Task instructions:
[1] Translate this sentence from the article on launching an app into Spanish: "Your first users will be pivotal to the success of your app."
[2] Please carry on the article about launching an app from its final sentence.

Document section:
--------------------------------------------------

Launching an app is a big moment for your brand. You’ve worked for months, maybe even years, to polish your app to perfection, and once it goes live, there’s no going back. The hardest and longest part of your work may be behind you, but the next phase of effort is only beginning.

How you choose to launch, support, and grow your app once it’s live will have a drastic impact on your long-term profitability, and it all starts with the actions you take as soon as that app goes live.

Immediate Steps to Take

Make sure you take these steps at a minimum:

1. Optimize for app stores.

First, start optimizing your app for app store searches if you haven’t already. User searches are one of the best ways to get found by unfamiliar and new users, so you’ll want to be as high in the rankings as possible.

According to App Radar, there are several factors used to determine an app’s ranking in both Apple and Google app stores. Some of these shared ranking factors include the keywords and keyword phrases that are included in the title of the app and its meta information, the types of engagements and number of downloads that those apps attract, the number and quality of the reviews they attract, and social signals that inform the app’s popularity.

It’s hard to gather good reviews and ratings this early, but you can at least optimize your app name and description with keywords that are relevant to your app’s purpose (and popular among your key demographics).

2. Run live tests.

Hopefully, you’ve already run a number of tests to make sure your app was running properly; otherwise, you wouldn’t have pulled the trigger to go live. However, it’s still a good idea to share the experience that your users will have, and go through the motions that they’ll be going through.

Sign up like a regular user (yourself) and download the app to your device, and make sure everything’s working properly. Last-minute hiccups aren’t common after a series of sufficient tests, but they’re devastating enough that you should check for them just in case.

3. Make an announcement.

As Hubspot explains, press releases aren’t a “magic bullet” in marketing that will instantly make you more successful, but they will help you build some early buzz and attract some strong backlinks in the process.

Before your app goes live, you should have a formal press release strategy in place—maybe even a draft of what you plan to submit to publishers.

From there, you can use a formal distribution site like PR Newswire, or submit your release to different major publishers yourself.

4. Get social.

Social media announcements should go hand in hand with your press release. If you aren’t already on social media, now is the time to claim your profiles. And if you are, you need to start marketing the heck out of your app.

Let your users know that everything is ready for them, and if you want an extra boost, consider giving them a signup bonus, such as a discount or bonus content for their early support.

5. Thank your early users.

Your first users will be pivotal to the success of your app. If they bail, or if they have negative impressions of your app, you might never generate the momentum you need to reach the top of the charts.

--------------------------------------------------

Input data:
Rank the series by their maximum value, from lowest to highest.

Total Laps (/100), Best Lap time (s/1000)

--------------------------------------------------

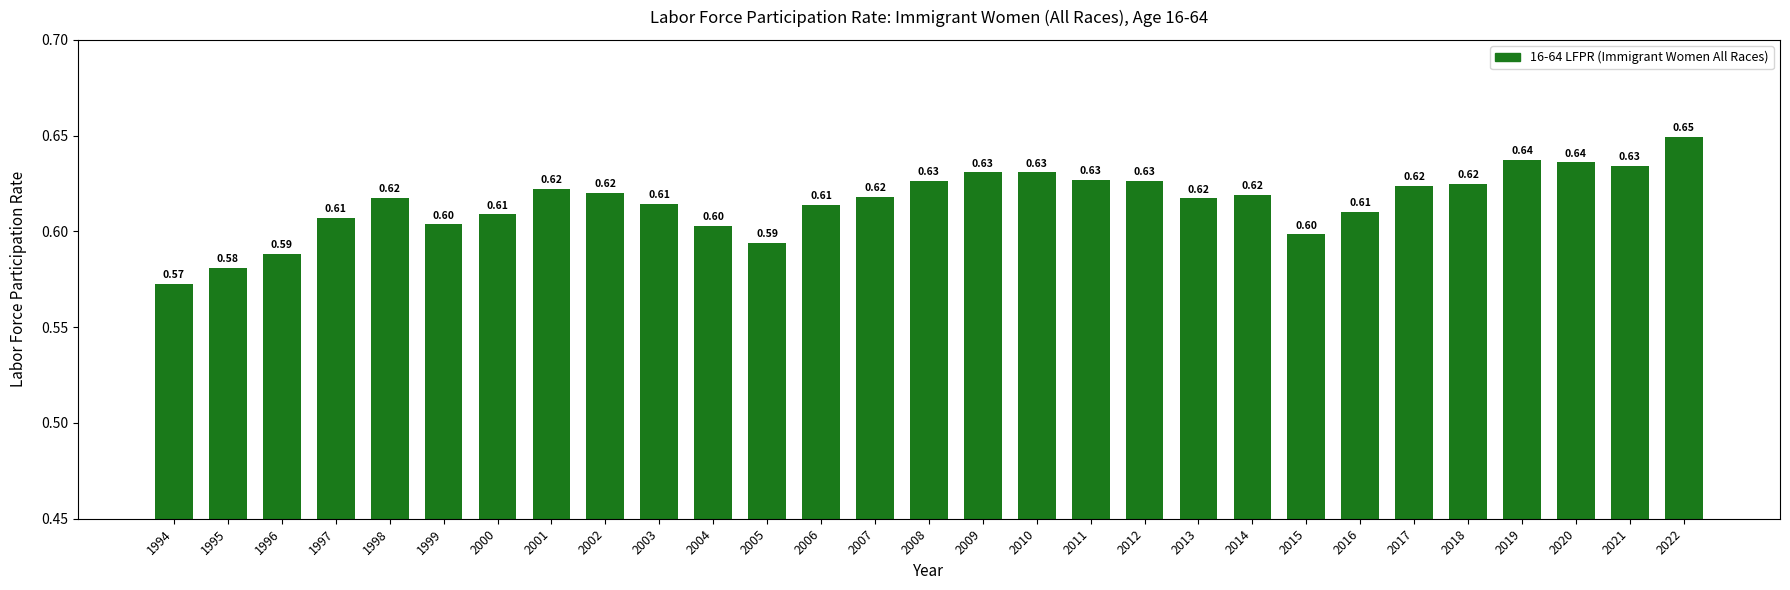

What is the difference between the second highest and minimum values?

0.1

--------------------------------------------------

Replies:
[1] Tus primeros usuarios serán fundamentales para el éxito de tu aplicación.

[2]
But if they stick around and have a favorable impression of you, they could be the momentum that takes your app to the next level of popularity. Go out of your way to thank them—personally, if you can, and give them incentives to keep coming back.

6. Gather reviews and ratings.

Your early reviews and ratings will be the most important ones you ultimately gather. They’ll be the foundation for your app’s early rankings, and they’ll form the first impressions of your second wave of users.

Make sure you have a feature in your app to encourage ratings, and remain active on social media to keep your brand top-of-mind for anyone who procrastinates rating you.

7. Learn from the early feedback.

Take the time to read your earliest reviews as they start to trickle in, and gauge users’ opinions of your app. Have they noticed any bugs? If so, you’ll need to fix them as soon as possible. Are they unimpressed overall?

You may need to recruit some UI/UX talent to investigate what could be going wrong. On the other hand, if reviews are strong, you can take them and use them to create your next marketing push.

8. Advertise.

Speaking of marketing and advertising, you may want to invest in some early advertising for your app, such as pay-per-click (PPC) ads through Google, content marketing, or social media ads.

This practice is only sustainable in the long-term for some niches and profitability models, but early in your app’s existence, it’s a valuable tool to get those all-too-important early ratings and reviews.

9. Prepare for the next updates.

Most app developers end up pushing at least one new update every month, with some going as often as once a week. This is common practice to fix bugs, improve security, and keep up with other updates.

The minute your app goes live, you should be prepared with the next round of updates, with a strategic vision for major updates your app will undergo in the future.

The Ongoing Effort

Never be fooled into thinking that your job developing or supporting your app is done. Technology evolves at an astounding rate, and user preferences evolve with them, so you’ll need to stay on your toes if you want your app to keep making money.

Always be looking down the road at the next update, and keep investing in your app with marketing and advertising efforts. The more information you gather, and the more willing you are to adapt to new circumstances, the more likely you’ll be to succeed.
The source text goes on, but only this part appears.